DATA EXCERPT -

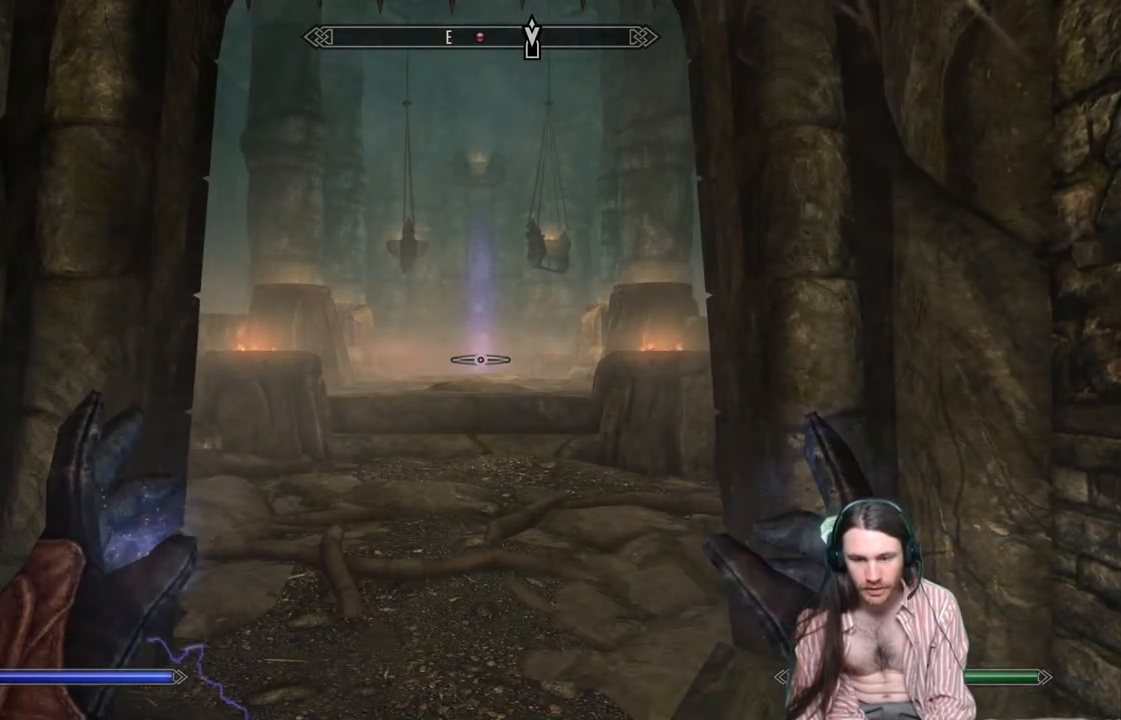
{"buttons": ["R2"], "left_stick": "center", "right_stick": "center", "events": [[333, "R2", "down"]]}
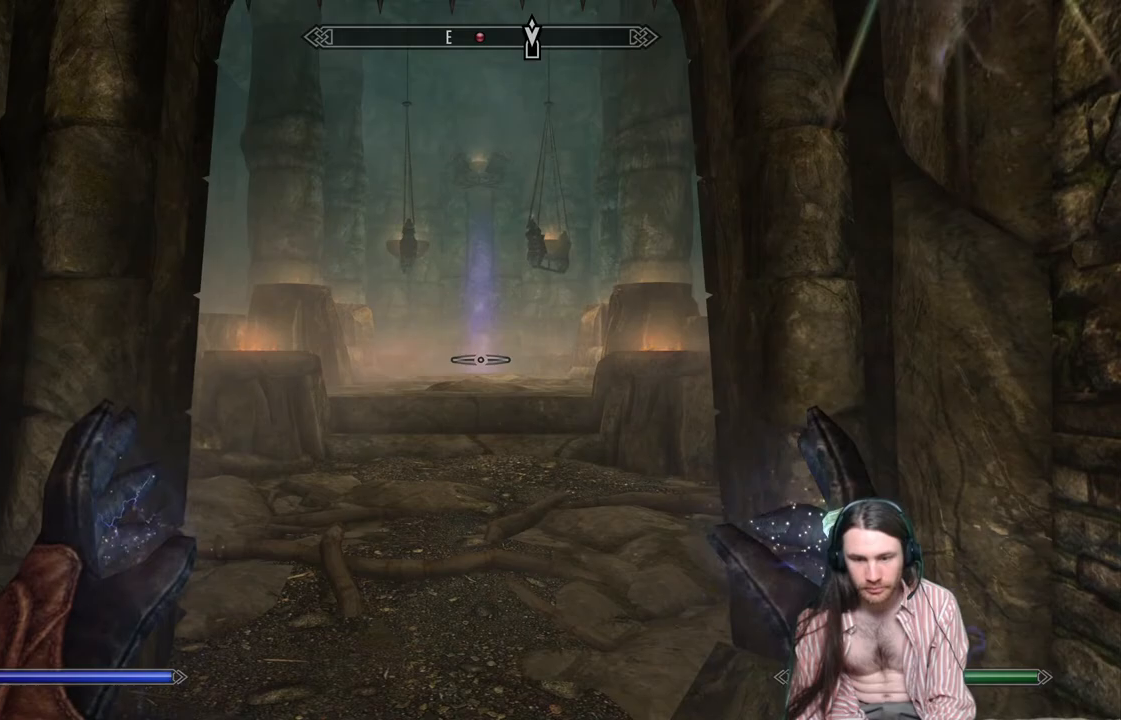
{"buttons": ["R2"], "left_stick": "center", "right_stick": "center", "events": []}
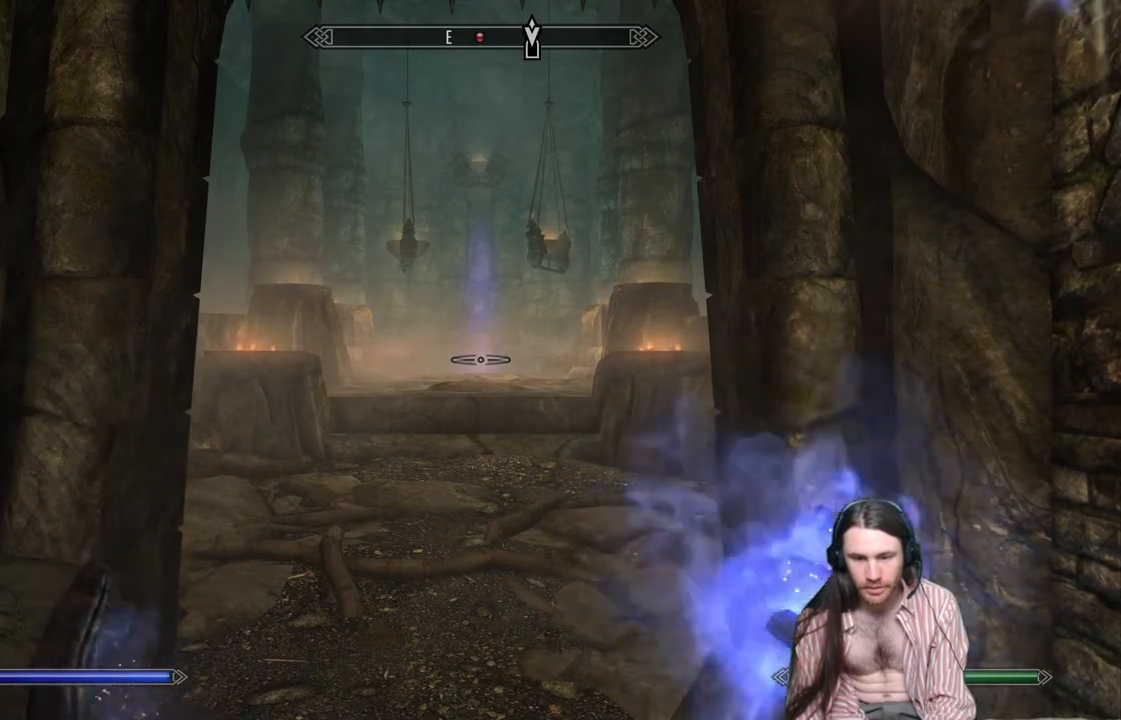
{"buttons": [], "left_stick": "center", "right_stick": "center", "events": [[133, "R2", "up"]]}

TASK REQUIREMENTS - Give every line above again exactly, with no pictures.

YOUR RESPONSE -
{"buttons": ["R2"], "left_stick": "center", "right_stick": "center", "events": [[333, "R2", "down"]]}
{"buttons": ["R2"], "left_stick": "center", "right_stick": "center", "events": []}
{"buttons": [], "left_stick": "center", "right_stick": "center", "events": [[133, "R2", "up"]]}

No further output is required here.